--- start TEXT PASSAGE ---

Kosui Singapore Pte Ltd v Thangavelu
Judge | Vinodh Coomaraswamy J |
Judgment Date | 28 August 2015 |
Neutral Citation | [2015] SGHC 221 |
Subject Matter | Bill of Costs,Legal Profession |
Docket Number | Originating Summons No 745 of 2014 |
Citation | [2015] SGHC 221 |
Published date | 27 January 2016 |
Year | 2015 |
Hearing Date | 18 March 2015 |
Plaintiff Counsel | Jonathan Yuen and Doreen Chia (Rajah and Tann Singapore LLP) |
Defendant Counsel | N Sreenivasan SC and Palaniappan Sundararaj (Straits Law Practice LLC) |
Court | High Court (Singapore) |
The applicant seeks an order to refer to taxation eight bills which its solicitor issued to it in 2010 and 2011. The court’s power to make that order arises under s 120 of the Legal Profession Act (Cap 161, 2009 Rev Ed) (“the Act”). That section reads as follows:
Order for taxation of delivered bill of costs
120. —(1) An order for the taxation of a bill of costs delivered by any solicitor may be obtained on an application made by originating summons ... by the party chargeable therewith ... at any time within 12 months from the delivery of the bill ....
Time limit for taxation of bills of costs
122. After the expiration of 12 months from the delivery of a bill of costs, or after payment of the bill, no order shall be made for taxation of a solicitor’s bill of costs, except upon notice to the solicitor and under special circumstances to be proved to the satisfaction of the court.

--- end TEXT PASSAGE ---
--- start MATERIAL SHOWN ---

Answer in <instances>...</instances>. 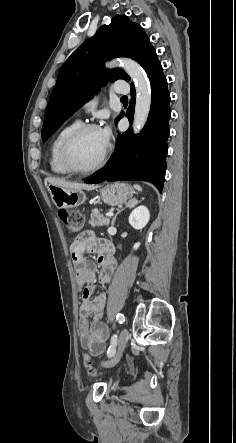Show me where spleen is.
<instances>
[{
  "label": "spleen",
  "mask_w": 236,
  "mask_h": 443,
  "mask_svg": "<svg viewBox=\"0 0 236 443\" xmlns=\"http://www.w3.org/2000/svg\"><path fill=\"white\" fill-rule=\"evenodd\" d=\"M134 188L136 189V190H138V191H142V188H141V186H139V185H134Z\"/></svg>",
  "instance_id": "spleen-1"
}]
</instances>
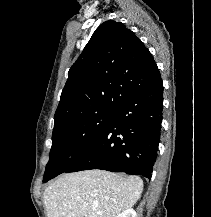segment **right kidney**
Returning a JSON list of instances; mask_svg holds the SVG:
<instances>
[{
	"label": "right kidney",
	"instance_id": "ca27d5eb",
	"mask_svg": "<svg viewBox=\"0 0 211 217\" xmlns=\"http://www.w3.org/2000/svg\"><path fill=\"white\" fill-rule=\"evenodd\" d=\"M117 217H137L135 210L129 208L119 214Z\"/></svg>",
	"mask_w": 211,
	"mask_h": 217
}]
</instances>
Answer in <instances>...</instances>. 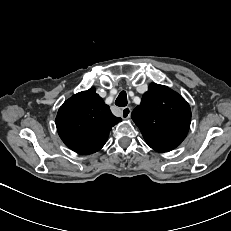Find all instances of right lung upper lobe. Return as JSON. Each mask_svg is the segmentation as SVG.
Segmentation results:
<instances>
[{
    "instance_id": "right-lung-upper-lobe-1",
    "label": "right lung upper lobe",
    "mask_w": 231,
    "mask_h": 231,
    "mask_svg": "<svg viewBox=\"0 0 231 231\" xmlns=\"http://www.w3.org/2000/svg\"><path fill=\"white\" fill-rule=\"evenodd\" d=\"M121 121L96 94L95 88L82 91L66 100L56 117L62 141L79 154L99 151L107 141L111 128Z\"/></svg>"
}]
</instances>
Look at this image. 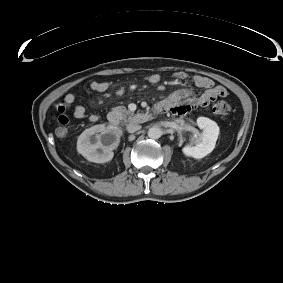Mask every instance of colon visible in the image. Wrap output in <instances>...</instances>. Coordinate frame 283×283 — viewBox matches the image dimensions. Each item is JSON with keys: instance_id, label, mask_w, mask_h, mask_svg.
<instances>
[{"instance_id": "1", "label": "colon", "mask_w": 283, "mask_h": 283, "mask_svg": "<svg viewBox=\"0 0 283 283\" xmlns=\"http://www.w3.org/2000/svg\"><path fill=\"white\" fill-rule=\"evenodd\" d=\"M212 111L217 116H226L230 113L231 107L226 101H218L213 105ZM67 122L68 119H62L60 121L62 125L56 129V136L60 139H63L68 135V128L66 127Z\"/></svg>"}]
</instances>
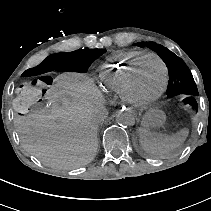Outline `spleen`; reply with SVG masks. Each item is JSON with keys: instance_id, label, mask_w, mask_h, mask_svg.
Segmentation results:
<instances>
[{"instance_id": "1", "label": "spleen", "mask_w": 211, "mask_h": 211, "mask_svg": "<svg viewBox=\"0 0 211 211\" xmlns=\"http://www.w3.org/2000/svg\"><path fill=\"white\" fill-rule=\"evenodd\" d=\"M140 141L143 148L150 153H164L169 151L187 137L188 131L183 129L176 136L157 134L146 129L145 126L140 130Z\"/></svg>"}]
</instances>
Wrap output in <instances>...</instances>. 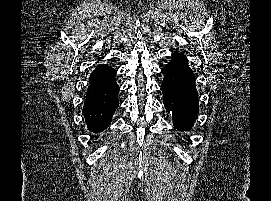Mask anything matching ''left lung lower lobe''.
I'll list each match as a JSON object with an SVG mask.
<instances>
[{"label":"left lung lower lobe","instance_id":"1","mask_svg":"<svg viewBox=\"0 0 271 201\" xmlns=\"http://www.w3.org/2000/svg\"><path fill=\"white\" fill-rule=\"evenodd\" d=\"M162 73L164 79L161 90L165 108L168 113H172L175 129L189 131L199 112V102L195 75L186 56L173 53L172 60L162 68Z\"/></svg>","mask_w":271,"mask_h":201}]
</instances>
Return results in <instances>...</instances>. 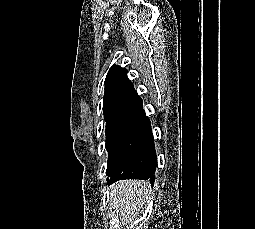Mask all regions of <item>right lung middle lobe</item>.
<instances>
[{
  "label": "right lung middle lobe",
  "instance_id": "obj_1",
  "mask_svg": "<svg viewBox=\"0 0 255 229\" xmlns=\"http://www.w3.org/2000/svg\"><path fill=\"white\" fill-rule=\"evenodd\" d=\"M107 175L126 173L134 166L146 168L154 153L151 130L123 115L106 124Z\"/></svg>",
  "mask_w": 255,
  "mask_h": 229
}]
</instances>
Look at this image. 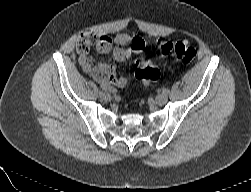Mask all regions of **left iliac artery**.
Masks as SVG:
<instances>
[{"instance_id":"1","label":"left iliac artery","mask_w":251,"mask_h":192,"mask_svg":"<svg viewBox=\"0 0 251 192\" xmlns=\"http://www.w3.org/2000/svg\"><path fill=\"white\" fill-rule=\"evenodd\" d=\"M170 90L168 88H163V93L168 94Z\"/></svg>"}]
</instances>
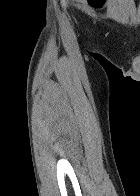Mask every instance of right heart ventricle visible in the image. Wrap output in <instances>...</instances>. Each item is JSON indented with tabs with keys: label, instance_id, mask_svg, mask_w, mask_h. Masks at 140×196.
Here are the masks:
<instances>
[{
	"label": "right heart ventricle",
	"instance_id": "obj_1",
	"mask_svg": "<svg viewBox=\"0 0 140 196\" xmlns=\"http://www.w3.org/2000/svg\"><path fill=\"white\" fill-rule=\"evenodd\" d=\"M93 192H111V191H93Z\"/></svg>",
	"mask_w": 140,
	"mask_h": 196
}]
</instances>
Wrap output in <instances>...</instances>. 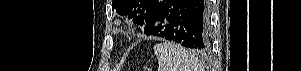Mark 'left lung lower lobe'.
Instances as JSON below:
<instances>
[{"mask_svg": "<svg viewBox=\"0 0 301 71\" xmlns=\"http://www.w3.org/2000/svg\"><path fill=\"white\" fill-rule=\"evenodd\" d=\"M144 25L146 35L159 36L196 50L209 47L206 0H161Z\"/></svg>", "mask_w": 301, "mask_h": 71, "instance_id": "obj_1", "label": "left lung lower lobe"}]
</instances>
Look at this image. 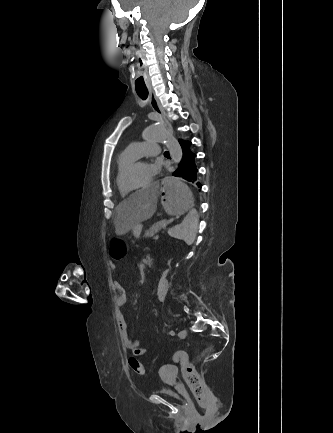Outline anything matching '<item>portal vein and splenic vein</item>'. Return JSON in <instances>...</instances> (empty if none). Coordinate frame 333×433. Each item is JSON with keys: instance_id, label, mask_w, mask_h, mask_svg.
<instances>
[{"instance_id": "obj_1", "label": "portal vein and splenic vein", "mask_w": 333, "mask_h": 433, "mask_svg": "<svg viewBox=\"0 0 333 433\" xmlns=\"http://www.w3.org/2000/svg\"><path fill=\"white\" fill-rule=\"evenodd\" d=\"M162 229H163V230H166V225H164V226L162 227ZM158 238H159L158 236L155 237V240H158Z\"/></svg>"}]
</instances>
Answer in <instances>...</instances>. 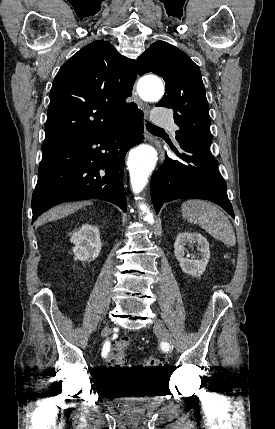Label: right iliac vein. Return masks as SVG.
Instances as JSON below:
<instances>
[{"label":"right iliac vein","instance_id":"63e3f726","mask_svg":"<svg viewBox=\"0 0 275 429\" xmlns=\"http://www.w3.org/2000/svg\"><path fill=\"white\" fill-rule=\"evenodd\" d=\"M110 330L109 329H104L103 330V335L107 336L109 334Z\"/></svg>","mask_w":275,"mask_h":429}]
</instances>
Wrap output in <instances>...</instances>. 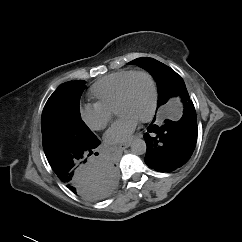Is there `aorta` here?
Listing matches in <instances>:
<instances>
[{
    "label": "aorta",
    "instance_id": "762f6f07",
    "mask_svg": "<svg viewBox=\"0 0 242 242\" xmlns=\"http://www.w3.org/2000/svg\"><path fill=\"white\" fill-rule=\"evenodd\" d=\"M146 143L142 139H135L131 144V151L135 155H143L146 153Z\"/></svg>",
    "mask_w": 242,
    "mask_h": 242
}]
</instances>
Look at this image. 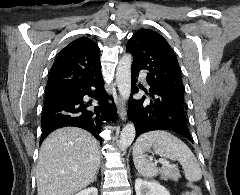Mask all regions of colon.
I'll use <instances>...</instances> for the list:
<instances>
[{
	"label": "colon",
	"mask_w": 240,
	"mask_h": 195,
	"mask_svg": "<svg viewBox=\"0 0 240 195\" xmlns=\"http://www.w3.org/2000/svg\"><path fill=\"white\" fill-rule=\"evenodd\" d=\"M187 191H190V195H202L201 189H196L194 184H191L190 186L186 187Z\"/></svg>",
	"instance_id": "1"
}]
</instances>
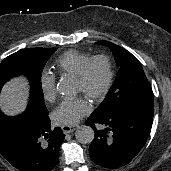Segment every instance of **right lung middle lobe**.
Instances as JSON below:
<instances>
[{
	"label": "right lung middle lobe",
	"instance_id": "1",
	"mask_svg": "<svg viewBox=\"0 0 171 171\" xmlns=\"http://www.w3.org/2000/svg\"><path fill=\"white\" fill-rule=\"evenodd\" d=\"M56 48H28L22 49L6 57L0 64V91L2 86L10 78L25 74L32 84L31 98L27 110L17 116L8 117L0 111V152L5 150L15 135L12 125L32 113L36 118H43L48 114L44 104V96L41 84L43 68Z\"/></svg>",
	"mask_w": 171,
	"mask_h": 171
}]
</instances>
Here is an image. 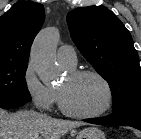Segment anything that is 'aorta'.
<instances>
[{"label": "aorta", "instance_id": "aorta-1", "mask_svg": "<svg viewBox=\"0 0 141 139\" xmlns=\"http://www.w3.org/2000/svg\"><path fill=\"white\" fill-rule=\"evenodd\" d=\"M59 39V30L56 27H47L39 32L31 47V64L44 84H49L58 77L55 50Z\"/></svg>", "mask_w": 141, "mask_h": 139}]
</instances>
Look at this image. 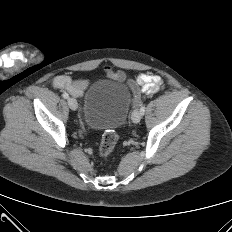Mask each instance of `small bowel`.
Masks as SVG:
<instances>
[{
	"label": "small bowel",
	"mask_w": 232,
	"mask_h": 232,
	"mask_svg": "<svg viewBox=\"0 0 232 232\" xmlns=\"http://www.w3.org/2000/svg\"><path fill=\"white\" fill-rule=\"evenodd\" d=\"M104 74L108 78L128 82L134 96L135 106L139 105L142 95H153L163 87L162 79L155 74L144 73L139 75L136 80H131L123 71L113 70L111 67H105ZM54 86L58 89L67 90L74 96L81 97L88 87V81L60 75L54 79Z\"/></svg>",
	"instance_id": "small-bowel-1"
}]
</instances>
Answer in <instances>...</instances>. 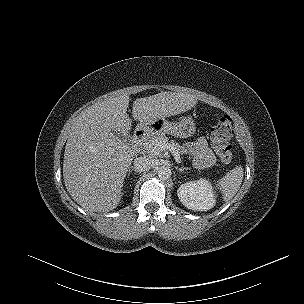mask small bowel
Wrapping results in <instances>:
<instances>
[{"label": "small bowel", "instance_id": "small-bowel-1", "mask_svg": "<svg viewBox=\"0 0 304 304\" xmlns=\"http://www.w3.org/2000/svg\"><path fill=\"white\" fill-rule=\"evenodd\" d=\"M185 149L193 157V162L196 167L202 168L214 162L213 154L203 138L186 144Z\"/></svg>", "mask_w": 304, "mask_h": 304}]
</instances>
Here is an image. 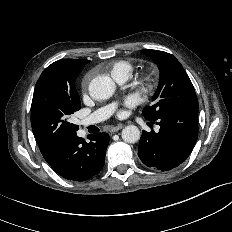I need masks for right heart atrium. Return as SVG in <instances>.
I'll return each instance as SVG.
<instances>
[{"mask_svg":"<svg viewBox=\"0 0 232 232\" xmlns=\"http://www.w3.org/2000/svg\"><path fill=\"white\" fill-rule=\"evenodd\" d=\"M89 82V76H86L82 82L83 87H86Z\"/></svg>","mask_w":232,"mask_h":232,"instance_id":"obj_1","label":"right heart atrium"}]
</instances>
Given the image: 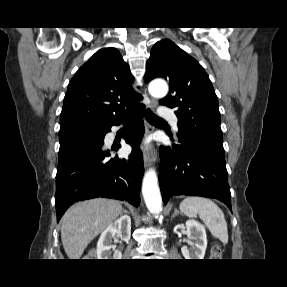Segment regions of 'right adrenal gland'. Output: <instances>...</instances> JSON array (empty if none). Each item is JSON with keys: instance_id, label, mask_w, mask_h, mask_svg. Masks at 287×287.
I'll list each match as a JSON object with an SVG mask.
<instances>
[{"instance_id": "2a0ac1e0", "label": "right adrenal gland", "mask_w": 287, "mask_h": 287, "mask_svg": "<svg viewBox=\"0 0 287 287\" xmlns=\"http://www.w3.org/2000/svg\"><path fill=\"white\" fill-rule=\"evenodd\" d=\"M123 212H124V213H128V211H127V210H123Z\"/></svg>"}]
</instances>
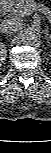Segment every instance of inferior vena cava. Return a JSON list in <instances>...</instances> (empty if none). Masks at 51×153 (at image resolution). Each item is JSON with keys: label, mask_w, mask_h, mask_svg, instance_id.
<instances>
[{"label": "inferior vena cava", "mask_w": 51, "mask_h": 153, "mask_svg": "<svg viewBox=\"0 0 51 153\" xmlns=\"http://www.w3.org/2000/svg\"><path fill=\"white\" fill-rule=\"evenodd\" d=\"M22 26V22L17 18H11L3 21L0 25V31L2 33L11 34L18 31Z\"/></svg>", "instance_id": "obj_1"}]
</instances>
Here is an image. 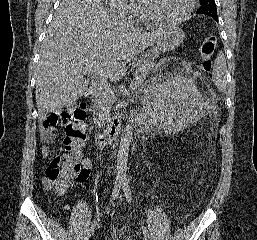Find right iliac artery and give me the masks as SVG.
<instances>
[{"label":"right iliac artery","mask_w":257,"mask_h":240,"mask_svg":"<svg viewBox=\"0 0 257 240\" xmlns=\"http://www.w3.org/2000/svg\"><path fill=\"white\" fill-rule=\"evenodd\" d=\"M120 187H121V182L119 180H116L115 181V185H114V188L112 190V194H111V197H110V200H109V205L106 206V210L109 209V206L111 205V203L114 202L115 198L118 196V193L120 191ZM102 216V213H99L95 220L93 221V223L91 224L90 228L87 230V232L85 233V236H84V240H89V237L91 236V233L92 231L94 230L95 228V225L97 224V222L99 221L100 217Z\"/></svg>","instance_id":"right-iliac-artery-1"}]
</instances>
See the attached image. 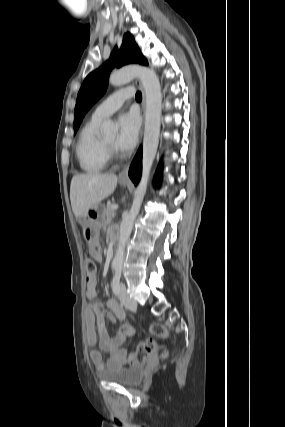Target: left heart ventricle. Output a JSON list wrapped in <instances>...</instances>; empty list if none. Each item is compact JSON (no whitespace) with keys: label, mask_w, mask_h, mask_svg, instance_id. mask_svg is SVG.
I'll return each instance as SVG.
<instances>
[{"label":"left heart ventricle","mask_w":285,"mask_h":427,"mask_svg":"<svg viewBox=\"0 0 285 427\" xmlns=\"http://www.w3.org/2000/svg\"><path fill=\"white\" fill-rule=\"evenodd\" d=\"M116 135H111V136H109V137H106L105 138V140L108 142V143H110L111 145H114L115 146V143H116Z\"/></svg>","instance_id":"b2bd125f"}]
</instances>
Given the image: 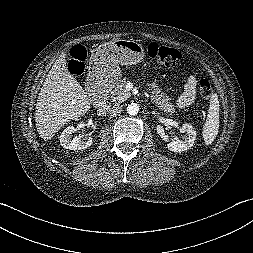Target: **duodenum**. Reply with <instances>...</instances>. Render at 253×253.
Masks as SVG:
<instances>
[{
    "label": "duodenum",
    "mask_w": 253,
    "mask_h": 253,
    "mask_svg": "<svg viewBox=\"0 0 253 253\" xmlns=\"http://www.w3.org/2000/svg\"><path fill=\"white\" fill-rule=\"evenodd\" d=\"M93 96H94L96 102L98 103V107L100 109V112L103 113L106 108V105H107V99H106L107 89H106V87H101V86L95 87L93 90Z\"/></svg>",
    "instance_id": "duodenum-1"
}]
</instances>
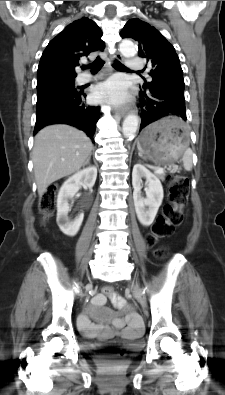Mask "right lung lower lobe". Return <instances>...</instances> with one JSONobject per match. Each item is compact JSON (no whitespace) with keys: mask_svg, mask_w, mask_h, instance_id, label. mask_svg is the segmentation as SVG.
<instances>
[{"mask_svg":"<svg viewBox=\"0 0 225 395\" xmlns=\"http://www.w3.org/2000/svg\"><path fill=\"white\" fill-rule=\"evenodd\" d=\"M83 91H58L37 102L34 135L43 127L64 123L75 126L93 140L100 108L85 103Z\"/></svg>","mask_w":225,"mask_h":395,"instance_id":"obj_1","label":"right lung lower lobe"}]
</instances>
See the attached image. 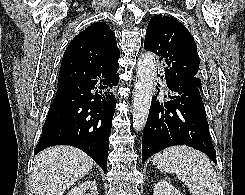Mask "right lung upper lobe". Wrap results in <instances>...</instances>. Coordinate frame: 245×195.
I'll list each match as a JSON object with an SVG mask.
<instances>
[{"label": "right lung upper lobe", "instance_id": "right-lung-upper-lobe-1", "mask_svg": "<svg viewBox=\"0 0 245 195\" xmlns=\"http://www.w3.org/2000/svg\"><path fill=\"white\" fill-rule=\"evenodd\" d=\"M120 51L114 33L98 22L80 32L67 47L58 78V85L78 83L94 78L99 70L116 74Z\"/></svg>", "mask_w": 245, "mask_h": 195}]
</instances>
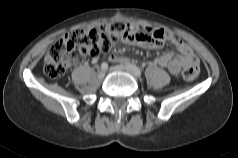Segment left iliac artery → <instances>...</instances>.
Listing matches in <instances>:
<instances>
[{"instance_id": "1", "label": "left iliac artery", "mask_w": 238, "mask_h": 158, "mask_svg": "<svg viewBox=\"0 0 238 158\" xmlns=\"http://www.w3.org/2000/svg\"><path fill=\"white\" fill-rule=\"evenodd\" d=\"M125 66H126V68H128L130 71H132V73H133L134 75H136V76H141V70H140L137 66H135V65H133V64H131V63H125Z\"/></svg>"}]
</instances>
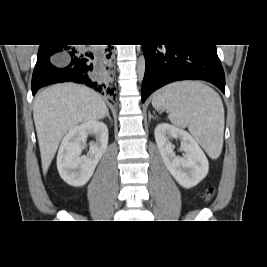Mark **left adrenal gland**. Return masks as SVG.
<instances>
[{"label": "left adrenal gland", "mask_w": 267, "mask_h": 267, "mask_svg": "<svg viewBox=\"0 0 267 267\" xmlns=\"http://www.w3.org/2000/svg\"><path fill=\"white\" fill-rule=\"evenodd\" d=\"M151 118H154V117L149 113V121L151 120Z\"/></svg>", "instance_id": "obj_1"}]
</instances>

--- end MATERIAL SHOWN ---

▶ WHAT YOU NEED TO DO:
(1) Summarize the court judgment in two sentences.
(2) Carry on writing the court judgment from the point where it stops.
The listing is not relevant here.

▶ ANSWER SET:
(1) In Kosui Singapore Pte Ltd v Thangavelu, the applicant asks the High Court of Singapore to order the taxation of eight bills that its solicitor issued to it in 2010 and 2011, a power that arises under s 120 of the Legal Profession Act. Section 120 lets the party chargeable apply by originating summons within 12 months of the bill's delivery, while s 122 bars such an order after that period or after payment, except upon notice to the solicitor and under special circumstances proved to the court's satisfaction.

(2)
The applicant commenced these proceedings after 12 months had expired from the delivery of the bills and after it had paid the bills. Under s 122 of the Act, therefore, the court cannot make the order sought unless the applicant is able to prove to the court’s satisfaction that there are special circumstances which justify referring these eight bills to taxation.
The applicant has failed to satisfy me that there any such special circumstances. I have therefore dismissed its application with costs. The applicant has appealed against my decision. I now provide the grounds for my decision.
All references to taxation in this judgment are references only to taxation as between solicitor and client and not to taxation as between party and party.
The facts The parties The applicant is a company in the construction business. Its managing director is Mr Ito Fumiyuki (“Mr Ito”).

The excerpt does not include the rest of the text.